>>>>
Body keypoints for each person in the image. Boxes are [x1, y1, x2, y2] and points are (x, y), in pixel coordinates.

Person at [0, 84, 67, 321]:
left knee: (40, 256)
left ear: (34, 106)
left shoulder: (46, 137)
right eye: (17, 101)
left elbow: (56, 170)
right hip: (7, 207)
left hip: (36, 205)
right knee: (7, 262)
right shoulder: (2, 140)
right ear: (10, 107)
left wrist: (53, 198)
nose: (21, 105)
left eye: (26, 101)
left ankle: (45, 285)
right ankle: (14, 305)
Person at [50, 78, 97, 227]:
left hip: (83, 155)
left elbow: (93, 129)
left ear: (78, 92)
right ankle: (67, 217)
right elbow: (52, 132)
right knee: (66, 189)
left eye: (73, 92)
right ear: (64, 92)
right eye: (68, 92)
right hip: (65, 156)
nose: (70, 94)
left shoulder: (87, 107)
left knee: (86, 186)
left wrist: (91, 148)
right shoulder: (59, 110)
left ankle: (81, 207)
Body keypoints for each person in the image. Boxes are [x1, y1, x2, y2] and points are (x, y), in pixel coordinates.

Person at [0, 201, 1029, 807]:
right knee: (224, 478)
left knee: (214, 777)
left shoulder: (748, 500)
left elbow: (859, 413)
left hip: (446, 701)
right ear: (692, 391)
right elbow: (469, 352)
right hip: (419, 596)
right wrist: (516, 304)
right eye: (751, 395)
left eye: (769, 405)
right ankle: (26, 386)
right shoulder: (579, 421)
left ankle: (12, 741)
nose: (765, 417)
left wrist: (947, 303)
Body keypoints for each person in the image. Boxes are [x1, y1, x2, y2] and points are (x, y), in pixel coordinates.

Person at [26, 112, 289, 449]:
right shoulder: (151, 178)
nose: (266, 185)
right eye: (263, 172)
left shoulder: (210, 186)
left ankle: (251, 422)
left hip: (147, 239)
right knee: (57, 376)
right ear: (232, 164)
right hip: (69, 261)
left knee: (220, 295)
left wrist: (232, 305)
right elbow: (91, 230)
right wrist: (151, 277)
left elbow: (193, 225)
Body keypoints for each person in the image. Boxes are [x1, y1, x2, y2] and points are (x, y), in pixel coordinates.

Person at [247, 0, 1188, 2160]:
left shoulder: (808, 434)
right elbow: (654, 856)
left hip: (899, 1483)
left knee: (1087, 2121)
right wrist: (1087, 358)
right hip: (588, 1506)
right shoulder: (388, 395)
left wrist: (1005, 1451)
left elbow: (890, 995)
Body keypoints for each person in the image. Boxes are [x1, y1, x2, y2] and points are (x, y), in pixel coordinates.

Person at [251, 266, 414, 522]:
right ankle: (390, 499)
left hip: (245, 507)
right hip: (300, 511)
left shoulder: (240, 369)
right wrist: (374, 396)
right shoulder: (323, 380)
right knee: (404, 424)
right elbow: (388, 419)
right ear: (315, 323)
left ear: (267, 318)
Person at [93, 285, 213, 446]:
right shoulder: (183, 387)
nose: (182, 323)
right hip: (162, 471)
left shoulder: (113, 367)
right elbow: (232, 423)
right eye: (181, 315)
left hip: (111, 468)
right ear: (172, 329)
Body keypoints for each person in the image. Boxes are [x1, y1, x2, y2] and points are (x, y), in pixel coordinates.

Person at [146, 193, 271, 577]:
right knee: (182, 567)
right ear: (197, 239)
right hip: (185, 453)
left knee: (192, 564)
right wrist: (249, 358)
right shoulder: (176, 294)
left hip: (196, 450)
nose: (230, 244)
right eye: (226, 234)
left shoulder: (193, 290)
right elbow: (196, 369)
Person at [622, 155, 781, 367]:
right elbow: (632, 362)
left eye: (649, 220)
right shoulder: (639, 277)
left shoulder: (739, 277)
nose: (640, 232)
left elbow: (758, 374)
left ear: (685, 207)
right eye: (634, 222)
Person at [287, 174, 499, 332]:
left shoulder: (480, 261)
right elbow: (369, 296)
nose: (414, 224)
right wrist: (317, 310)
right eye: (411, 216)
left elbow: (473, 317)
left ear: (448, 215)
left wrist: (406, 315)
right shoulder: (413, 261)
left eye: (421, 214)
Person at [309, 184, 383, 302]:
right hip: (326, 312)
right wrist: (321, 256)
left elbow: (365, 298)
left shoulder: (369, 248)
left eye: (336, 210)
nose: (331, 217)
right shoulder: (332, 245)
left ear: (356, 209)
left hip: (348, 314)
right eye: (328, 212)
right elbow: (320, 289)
<<<<
Exercise directions: Above are the records; print exactly the lines from the line with "right ear: (64, 92)" to the line with "right wrist: (516, 304)", including both, and nothing else.

Exercise response:
right ear: (64, 92)
right eye: (68, 92)
right hip: (65, 156)
nose: (70, 94)
left shoulder: (87, 107)
left knee: (86, 186)
left wrist: (91, 148)
right shoulder: (59, 110)
left ankle: (81, 207)
Body keypoints for each person in the image. Boxes are [x1, y1, x2, y2] and points are (x, y), in pixel coordinates.

Person at [0, 201, 1029, 807]:
right knee: (224, 478)
left knee: (214, 777)
left shoulder: (748, 500)
left elbow: (859, 413)
left hip: (446, 701)
right ear: (692, 391)
right elbow: (469, 352)
right hip: (419, 596)
right wrist: (516, 304)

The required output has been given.